Privacy — whether personal data used in training and inference is handled with appropriate controls, consent mechanisms, and data-minimisation practices.
Oversight — whether there is a meaningful human in the loop for high-stakes decisions, whether AI outputs are audited periodically, and whether there are kill-switch and rollback mechanisms.
The four maturity levels
| Level | What it means |
|---|---|
| Initial | Ad hoc. Governance exists per-project or per-team at best; no consistent org-wide practice. |
| Developing | Some formal policies exist but are inconsistently applied and not systematically monitored. |
| Defined | Documented, consistently applied processes across the organisation, with clear ownership. |
| Managed | Systematic measurement, improvement loops, external benchmarking, and board-level visibility. |
The gap between Initial and Developing is usually the most impactful step for small organisations. The gap between Defined and Managed is where larger companies focus once they face regulatory scrutiny under frameworks like the EU AI Act or NIST AI RMF.
How it works
Each of the six domains has five questions, and each answer maps to a maturity score from ad hoc to fully managed. The tool averages your answers within each domain and overall, then places you on a four-level scale — Initial, Developing, Defined, Managed. Because risk concentrates in your weakest domains, the recommendations are sorted to surface the lowest-scoring areas first. Everything is computed locally in the browser; your answers never leave the page.
Tips and notes
- Answer honestly. An optimistic self-assessment hides exactly the gaps you need to find.
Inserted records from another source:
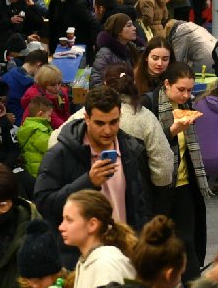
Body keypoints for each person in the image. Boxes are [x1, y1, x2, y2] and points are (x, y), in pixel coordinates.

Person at [33, 85, 151, 266]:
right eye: (100, 123)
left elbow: (139, 205)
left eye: (113, 122)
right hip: (80, 259)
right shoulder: (60, 154)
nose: (108, 131)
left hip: (125, 256)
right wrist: (88, 182)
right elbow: (44, 204)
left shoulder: (131, 149)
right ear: (86, 118)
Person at [144, 62, 211, 282]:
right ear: (167, 84)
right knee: (154, 241)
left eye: (190, 90)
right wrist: (172, 131)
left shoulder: (187, 105)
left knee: (186, 242)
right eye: (181, 89)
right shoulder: (150, 104)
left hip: (183, 184)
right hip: (159, 186)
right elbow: (148, 148)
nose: (186, 95)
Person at [91, 13, 139, 87]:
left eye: (133, 25)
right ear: (118, 31)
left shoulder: (131, 48)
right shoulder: (105, 53)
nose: (134, 28)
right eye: (129, 26)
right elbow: (96, 81)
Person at [20, 63, 71, 129]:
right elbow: (54, 121)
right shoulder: (38, 99)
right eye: (52, 85)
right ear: (43, 84)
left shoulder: (61, 93)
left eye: (59, 83)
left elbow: (66, 114)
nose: (57, 88)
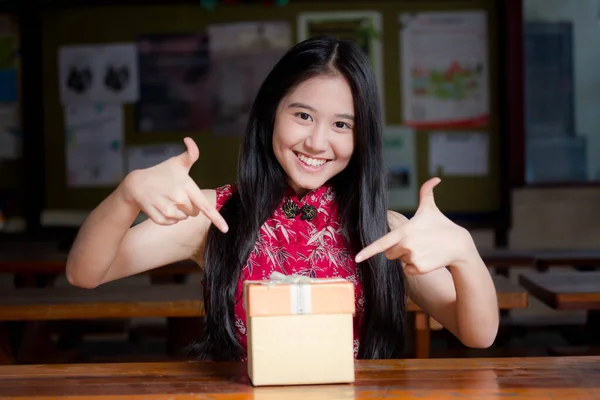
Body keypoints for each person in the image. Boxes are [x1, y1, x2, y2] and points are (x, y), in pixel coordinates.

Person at [66, 35, 499, 361]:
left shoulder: (384, 231)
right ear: (273, 112)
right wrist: (127, 194)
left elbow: (477, 333)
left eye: (342, 126)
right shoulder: (213, 214)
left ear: (363, 136)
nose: (316, 141)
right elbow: (85, 273)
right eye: (304, 115)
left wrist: (464, 253)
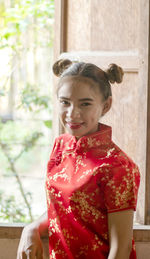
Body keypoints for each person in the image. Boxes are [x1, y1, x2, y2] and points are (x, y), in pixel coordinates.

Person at [17, 59, 140, 259]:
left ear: (106, 105)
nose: (72, 114)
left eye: (85, 104)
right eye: (65, 102)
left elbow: (122, 249)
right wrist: (32, 228)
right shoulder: (61, 147)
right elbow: (65, 208)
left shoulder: (117, 166)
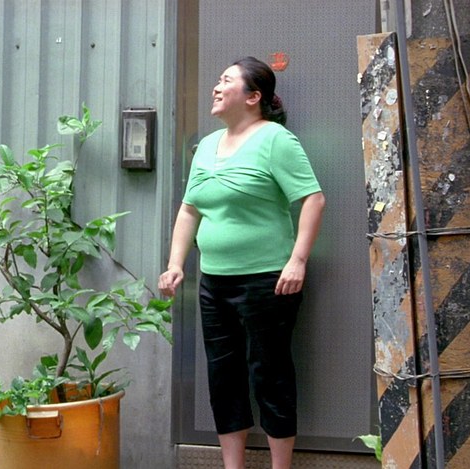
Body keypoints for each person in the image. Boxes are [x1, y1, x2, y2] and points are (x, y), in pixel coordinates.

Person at [158, 56, 325, 469]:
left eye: (226, 81)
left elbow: (312, 199)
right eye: (217, 80)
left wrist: (297, 260)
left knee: (269, 373)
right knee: (223, 376)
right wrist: (176, 264)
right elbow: (190, 209)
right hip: (214, 282)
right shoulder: (207, 145)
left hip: (268, 281)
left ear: (253, 97)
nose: (216, 87)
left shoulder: (275, 140)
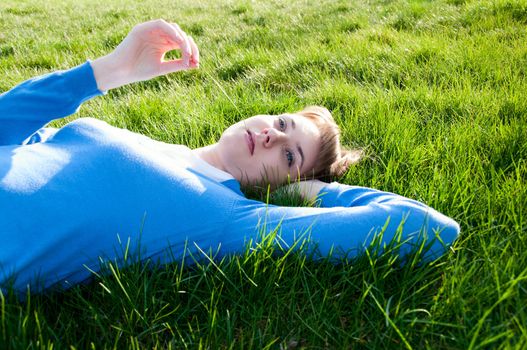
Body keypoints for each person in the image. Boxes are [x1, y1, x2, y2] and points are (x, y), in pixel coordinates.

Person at [0, 20, 460, 295]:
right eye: (281, 123)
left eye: (289, 156)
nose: (269, 137)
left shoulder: (225, 217)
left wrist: (320, 191)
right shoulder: (154, 147)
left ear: (283, 185)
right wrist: (110, 70)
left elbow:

- Chase balance. A single weak domain can outweigh several strong ones in real-world risk. A perfect security score does not protect you if your transparency practices are Initial-level and a regulator asks for evidence of disclosure.
- Make recommendations owned. Turn each into an action with a name and a date attached.
- Re-run over time. Maturity is a trajectory; periodic reassessment shows whether you are improving. Running the assessment quarterly is enough for most organisations; monthly is useful if you are actively building out governance in response to regulatory pressure.